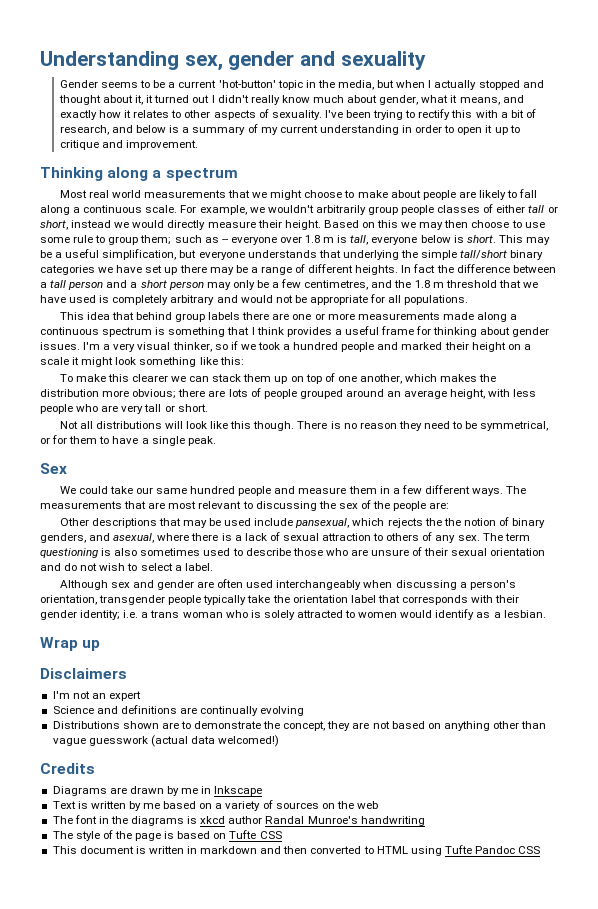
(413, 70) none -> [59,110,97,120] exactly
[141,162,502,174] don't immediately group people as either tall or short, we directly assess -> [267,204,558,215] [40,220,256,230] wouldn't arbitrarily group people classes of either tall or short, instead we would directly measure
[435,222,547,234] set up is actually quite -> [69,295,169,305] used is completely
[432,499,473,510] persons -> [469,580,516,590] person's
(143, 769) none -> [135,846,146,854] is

==

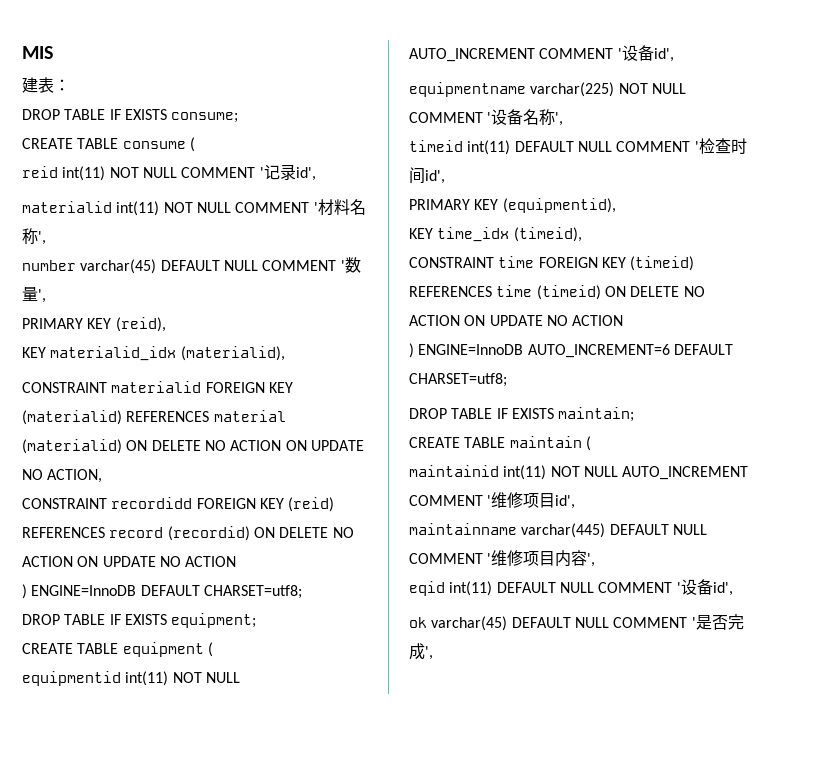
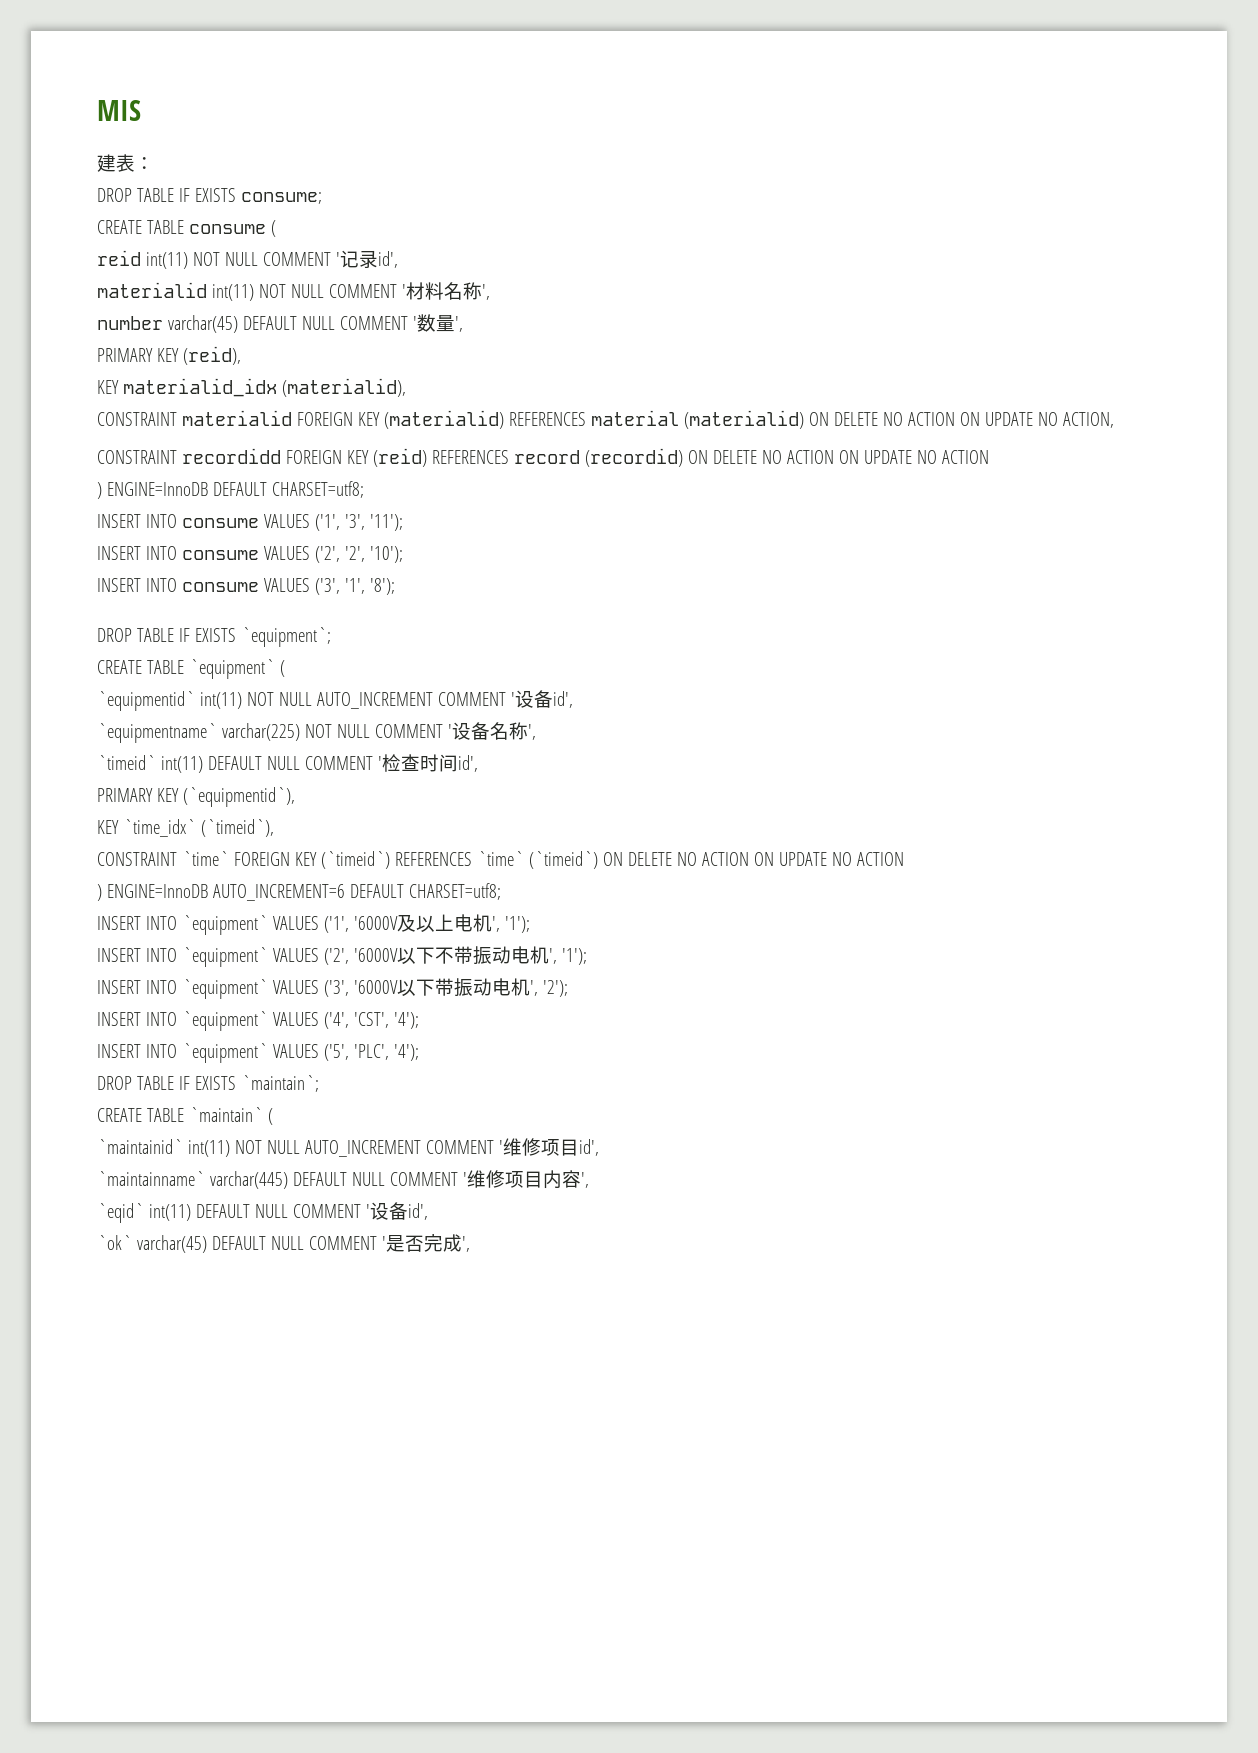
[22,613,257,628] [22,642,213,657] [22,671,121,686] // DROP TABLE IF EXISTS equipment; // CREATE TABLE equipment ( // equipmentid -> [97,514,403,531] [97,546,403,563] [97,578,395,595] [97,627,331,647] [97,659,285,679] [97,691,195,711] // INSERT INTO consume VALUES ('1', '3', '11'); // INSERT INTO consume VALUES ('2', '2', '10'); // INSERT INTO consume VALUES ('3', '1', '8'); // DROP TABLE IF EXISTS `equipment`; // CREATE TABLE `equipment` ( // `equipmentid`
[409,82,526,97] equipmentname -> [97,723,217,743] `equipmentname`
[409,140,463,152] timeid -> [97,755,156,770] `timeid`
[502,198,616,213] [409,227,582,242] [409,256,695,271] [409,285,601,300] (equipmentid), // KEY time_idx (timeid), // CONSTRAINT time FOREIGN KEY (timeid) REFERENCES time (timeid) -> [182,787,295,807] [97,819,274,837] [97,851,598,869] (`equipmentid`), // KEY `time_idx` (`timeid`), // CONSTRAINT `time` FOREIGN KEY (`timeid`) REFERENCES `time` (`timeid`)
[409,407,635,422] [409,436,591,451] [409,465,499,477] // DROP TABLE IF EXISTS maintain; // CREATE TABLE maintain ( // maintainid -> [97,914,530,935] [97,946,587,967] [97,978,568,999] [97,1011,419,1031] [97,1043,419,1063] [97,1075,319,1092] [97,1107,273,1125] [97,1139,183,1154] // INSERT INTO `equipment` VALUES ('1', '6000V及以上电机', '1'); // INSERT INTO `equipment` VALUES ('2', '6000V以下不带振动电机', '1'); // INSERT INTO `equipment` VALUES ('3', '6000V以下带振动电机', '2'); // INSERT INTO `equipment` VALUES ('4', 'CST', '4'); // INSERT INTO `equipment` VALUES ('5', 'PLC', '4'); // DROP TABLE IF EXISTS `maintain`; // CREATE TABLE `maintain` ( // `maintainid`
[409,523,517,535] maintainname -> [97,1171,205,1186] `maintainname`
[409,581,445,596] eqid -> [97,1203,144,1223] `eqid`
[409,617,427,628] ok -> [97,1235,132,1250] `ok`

* Task description: Working from the material above, retype exactly the lines from the one with "[409,407,635,422] [409,436,591,451] [409,465,499,477]" through the one with "[409,617,427,628] ok ->", both included, and only those lines.

* Solution to this problem:
[409,407,635,422] [409,436,591,451] [409,465,499,477] // DROP TABLE IF EXISTS maintain; // CREATE TABLE maintain ( // maintainid -> [97,914,530,935] [97,946,587,967] [97,978,568,999] [97,1011,419,1031] [97,1043,419,1063] [97,1075,319,1092] [97,1107,273,1125] [97,1139,183,1154] // INSERT INTO `equipment` VALUES ('1', '6000V及以上电机', '1'); // INSERT INTO `equipment` VALUES ('2', '6000V以下不带振动电机', '1'); // INSERT INTO `equipment` VALUES ('3', '6000V以下带振动电机', '2'); // INSERT INTO `equipment` VALUES ('4', 'CST', '4'); // INSERT INTO `equipment` VALUES ('5', 'PLC', '4'); // DROP TABLE IF EXISTS `maintain`; // CREATE TABLE `maintain` ( // `maintainid`
[409,523,517,535] maintainname -> [97,1171,205,1186] `maintainname`
[409,581,445,596] eqid -> [97,1203,144,1223] `eqid`
[409,617,427,628] ok -> [97,1235,132,1250] `ok`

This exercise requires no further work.